FIGURE 2. Activity of the Il7r promoter requires an intact Ets binding site and functional initiator sequences.

A, the Ets binding site is conserved across multiple species. A ClustalW alignment is shown using Il7r promoter sequences from H. sapiens (human), P. troglodytes (chimp), C. familiaris (dog), R. norvegicus (Rat), M. musculus (mouse), F. rubripes (fugu, i.e. pufferfish), and T. nigroviridis (tetra). The boxed sequence contains the Ets core binding site (TTCC) and conserved flanking sequence. B, overview of luciferase reporter plasmids.
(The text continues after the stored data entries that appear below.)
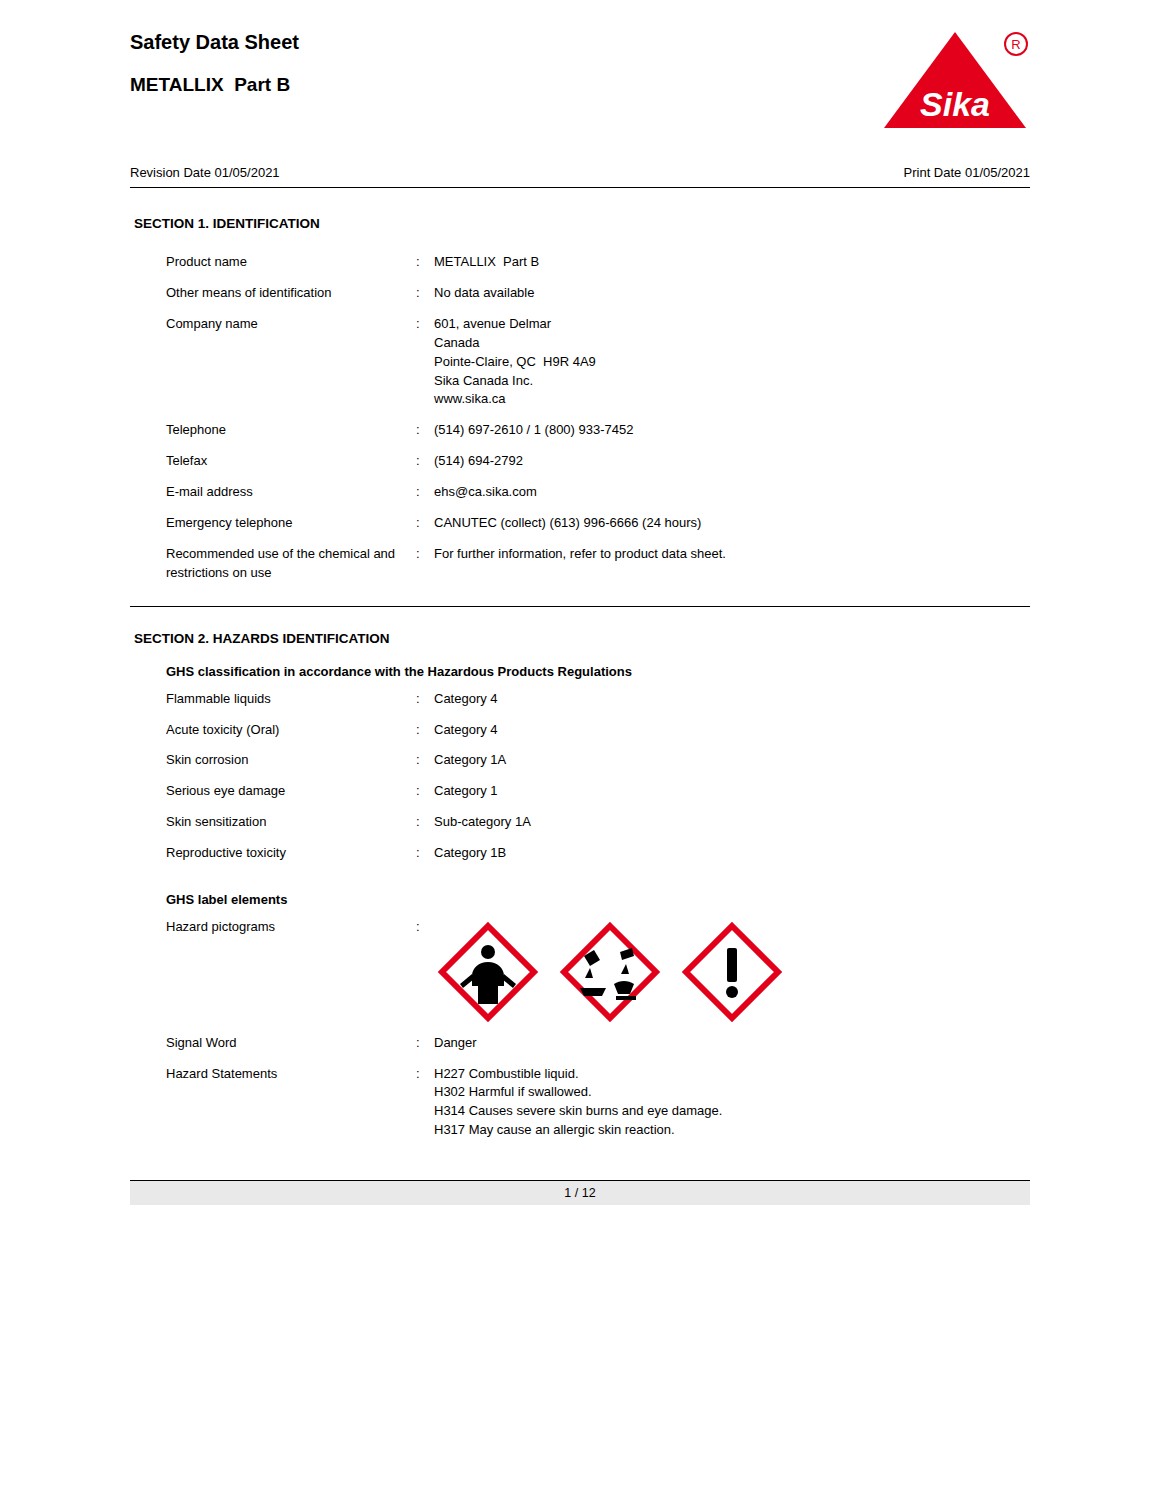Safety Data Sheet
METALLIX Part B
Sika R
Revision Date 01/05/2021 Print Date 01/05/2021
SECTION 1. IDENTIFICATION
| Product name | : | METALLIX Part B |
| Other means of identification | : | No data available |
| Company name | : | 601, avenue Delmar Canada Pointe-Claire, QC H9R 4A9 Sika Canada Inc. www.sika.ca |
| Telephone | : | (514) 697-2610 / 1 (800) 933-7452 |
| Telefax | : | (514) 694-2792 |
| E-mail address | : | ehs@ca.sika.com |
| Emergency telephone | : | CANUTEC (collect) (613) 996-6666 (24 hours) |
| Recommended use of the chemical and restrictions on use | : | For further information, refer to product data sheet. |
SECTION 2. HAZARDS IDENTIFICATION
GHS classification in accordance with the Hazardous Products Regulations
| Flammable liquids | : | Category 4 |
| Acute toxicity (Oral) | : | Category 4 |
| Skin corrosion | : | Category 1A |
| Serious eye damage | : | Category 1 |
| Skin sensitization | : | Sub-category 1A |
| Reproductive toxicity | : | Category 1B |
GHS label elements
| Hazard pictograms | : | |
| Signal Word | : | Danger |
| Hazard Statements | : | H227 Combustible liquid. H302 Harmful if swallowed. H314 Causes severe skin burns and eye damage. H317 May cause an allergic skin reaction. |
1 / 12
The pGL3-IL-7Rα −925 promoter plasmid was modified by site-directed mutagenesis of the Ets binding site (x) or by mutation of putative initiator sequences (●). C, mutation of the Ets site abolishes activity of the Il7r −925 promoter in B and T cells. Plasmids containing a wild type (−925p) or mutant (−925p Ets mut) Il7r −925 promoter were transiently transfected into 38B9 pro-B cells or EL-4 T cells, along with equimolar amounts of a Renilla luciferase plasmid. Results are expressed as % of full activity (normalized firefly luciferase activity of mutant Ets site plasmids/parent plasmids × 100). Error bars represent S.E. ± mean (n = 6). D, effect of initiator mutations on activity of the Il7r promoter. Site-directed mutagenesis of putative initiator sequences was performed as described under “Experimental Procedures.” Plasmids tested contained mutations in putative initiator sequences at positions −120 or −90, and were transiently transfected into 38B9 pro-B cells, along with equimolar amounts of a Renilla luciferase plasmid. Results are expressed as relative luciferase activity (mean normalized firefly luciferase activity of the mutation-containing plasmid divided by the mean normalized firefly luciferase activity of the parent plasmid). Error bars represent S.E. ± mean (n = 6).